Siempre elocuente, ¿no?, la Sombra, ojalá
cautive a otros en el Sheol. Nada dijo,
claro, de penitencia, ninguna posibilidad
de enmendarme, y recuperar la gracia.
El que es la Gloria de Israel no es hombre
para que se arrepienta. Pero qué duda cabe:
¿tiene Él ojos de carne?, no, ¿pies que sientan frío?,
Menos aún. Lo que sí tiene es una balanza,
y ahí nos mide según una escala de hierro.
¿Te parece bien, mujer? ¿Te parece eso justo?
Yo perdono al rey Agag; Samuel lo corta en pedazos,
¡y es a mí a quien abandona el Señor!
Que no, mujer,
no voy a probar bocado. Guardá tus panes, no
vaya a ser que Él te haga partícipe de mi culpa.
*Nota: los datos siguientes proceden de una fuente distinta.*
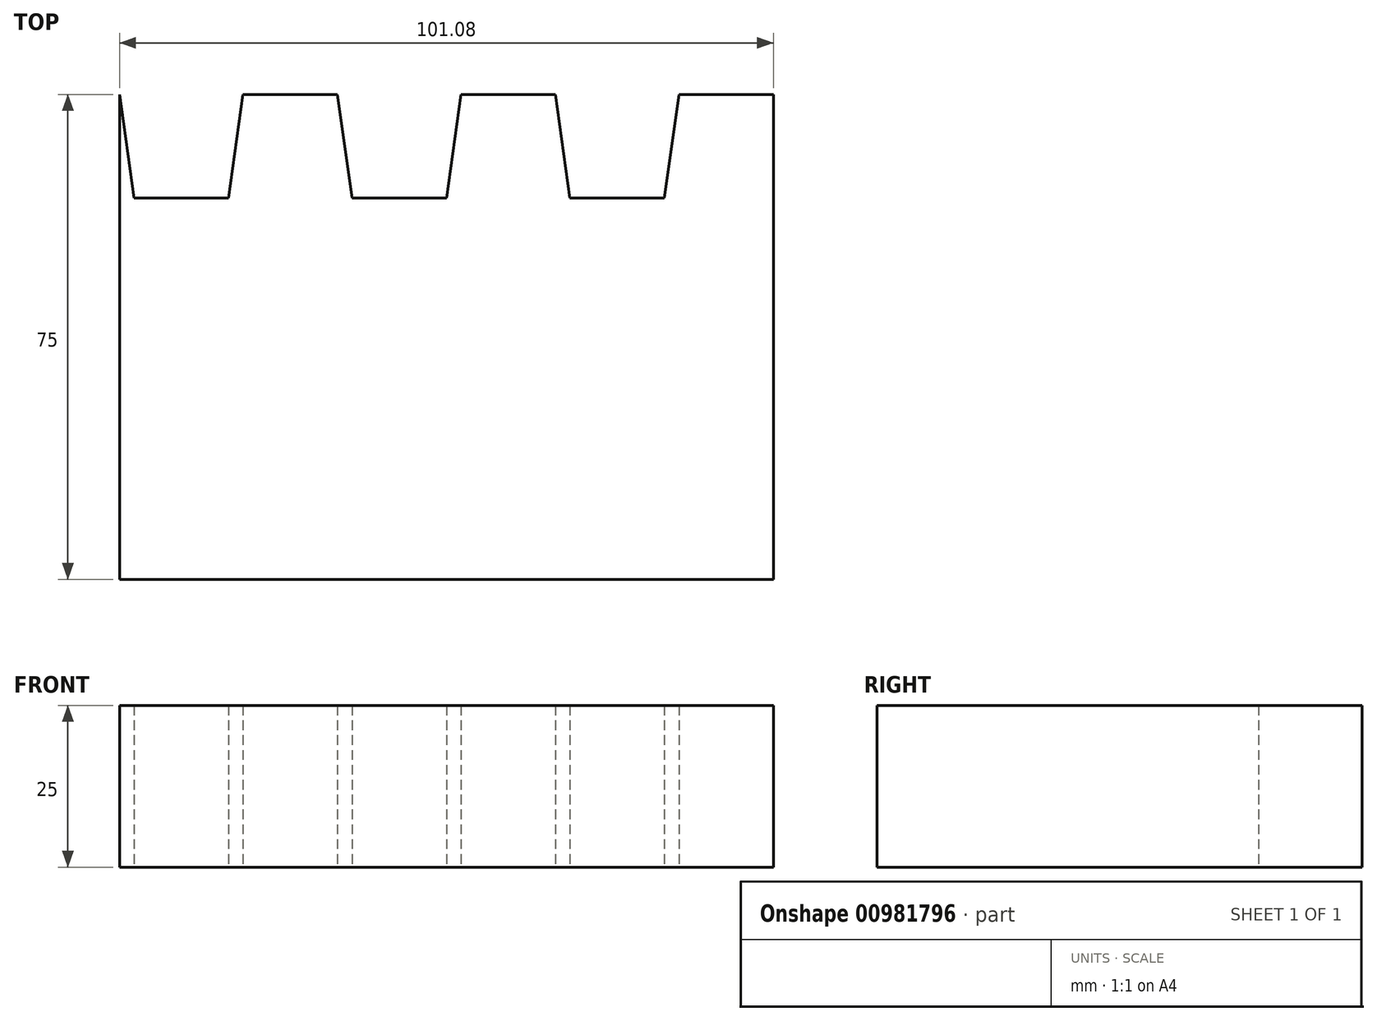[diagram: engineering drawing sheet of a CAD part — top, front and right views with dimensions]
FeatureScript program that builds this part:
annotation { "Feature Type Name" : "Feature", "Feature Type Description" : "" }
export const myFeature = defineFeature(function(context is Context, id is Id, definition is map)
    precondition{}
    {
        {
            var Q0;
            Q0=qCreatedBy(makeId("Top.planeOp"),FACE);
            var sketch = newSketch(context, id + "F0", { "sketchPlane" : qUnion([Q0])});
            skLineSegment(sketch, "E0", {"start": v(0, 0) * mm, "end": v(0, 75) * mm});
            skLineSegment(sketch, "E1", {"start": v(0, 0) * mm, "end": v(101.08, 0) * mm});
            skLineSegment(sketch, "E2", {"start": v(0, 75) * mm, "end": v(2.25, 59) * mm});
            skLineSegment(sketch, "E3", {"start": v(2.25, 59) * mm, "end": v(16.85, 59) * mm});
            skLineSegment(sketch, "E4", {"start": v(16.85, 59) * mm, "end": v(19.1, 75) * mm});
            skLineSegment(sketch, "E5", {"start": v(19.1, 75) * mm, "end": v(33.7, 75) * mm});
            skLineSegment(sketch, "E6.1.0.0", {"start": v(33.7, 75) * mm, "end": v(35.94, 59) * mm});
            skLineSegment(sketch, "E6.1.0.1", {"start": v(35.94, 59) * mm, "end": v(50.54, 59) * mm});
            skLineSegment(sketch, "E6.1.0.2", {"start": v(50.54, 59) * mm, "end": v(52.8, 75) * mm});
            skLineSegment(sketch, "E6.1.0.3", {"start": v(52.8, 75) * mm, "end": v(67.39, 75) * mm});
            skLineSegment(sketch, "E6.2.0.0", {"start": v(67.39, 75) * mm, "end": v(69.64, 59) * mm});
            skLineSegment(sketch, "E6.2.0.1", {"start": v(69.64, 59) * mm, "end": v(84.24, 59) * mm});
            skLineSegment(sketch, "E6.2.0.2", {"start": v(84.24, 59) * mm, "end": v(86.49, 75) * mm});
            skLineSegment(sketch, "E6.2.0.3", {"start": v(86.49, 75) * mm, "end": v(101.08, 75) * mm});
            skLineSegment(sketch, "E6.direction1", {"start": v(2.25, 59) * mm, "end": v(35.94, 59) * mm, "construction": true});
            skLineSegment(sketch, "E7", {"start": v(101.08, 75) * mm, "end": v(101.08, 0) * mm});
            skSolve(sketch);
        }
        {
            var Q0;
            Q0=makeQuery(id+"F0.imprint","IMPRINT",FACE,{"disambiguationData":[TD([[makeQuery(id+"F0.imprint","IMPRINT",EDGE,{"derivedFrom":sQuery(id+"F0.wireOp",EDGE,"E0")}),-1.0]])]});
            extrude(context, id + "F1", {"entities" : qUnion([Q0]), "depth" : 25 * mm, "offsetDistance" : 25 * mm});
        }
    });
Guardalos, o mejor aún lleváselos a David
ya que todo va a ser de él: el trono, la gloria
y los jirones de mi reino con los que el Señor
tejerá un manto hermoso para que luzca frente al pueblo.
Y David lo llevará bien, eso es seguro: Dios
está con él, más de lo que nunca estuvo conmigo
―a mí me eligió, pero a él lo ama―.
¿Y por qué no a mí, mujer, por qué no a mí?
¿Tan necesaria era la sangre de esas bestias,
tanta falta le hacía el aroma de su muerte,
que mi vida deba pagar por ello? ¿Será
que el Señor me eligió como su carnicero solo
para desecharme en cuanto me tembló el pulso?
¿Qué mi deber no era reinar sino, cual jardinero,
desmalezar la tierra del futuro rey David?
¿Tanto he bajado desde mi cenit que es menester,
ahora, tirar mi vida al Sheol como se tira
la fruta podrida más allá de toda redención?
El pueblo me reprocha mis crímenes con justicia,
y aún lloran en Nob las familias de sacerdotes,
pero nadie sabe que fue Él quien deslizó en mí
el gusano que habría de carcomer mi alma.
Porque fue entonces, tras derrotar a Amalec
―y no se te olvide que efectivamente lo hice:
fui, vi y vencí, por más que ahora sea castigado
como si hubiese defraudado el Nombre―,
fue entonces que el espíritu maligno, cortesía
del Señor, comenzó a atormentar mis noches
―y claro, solo David podía alejarlo con su arpa.
David, siempre David… Su hermano quiso advertirme
pero fui seducido, como todos, como mi hijo,
como Yahvé mismo. Mató a diez mil, cantaban
las mujeres, mató a diez mil y yo solo a mil,
después de vencer a Goliat. El Señor estaba con él,
y desde ese momento también el pueblo.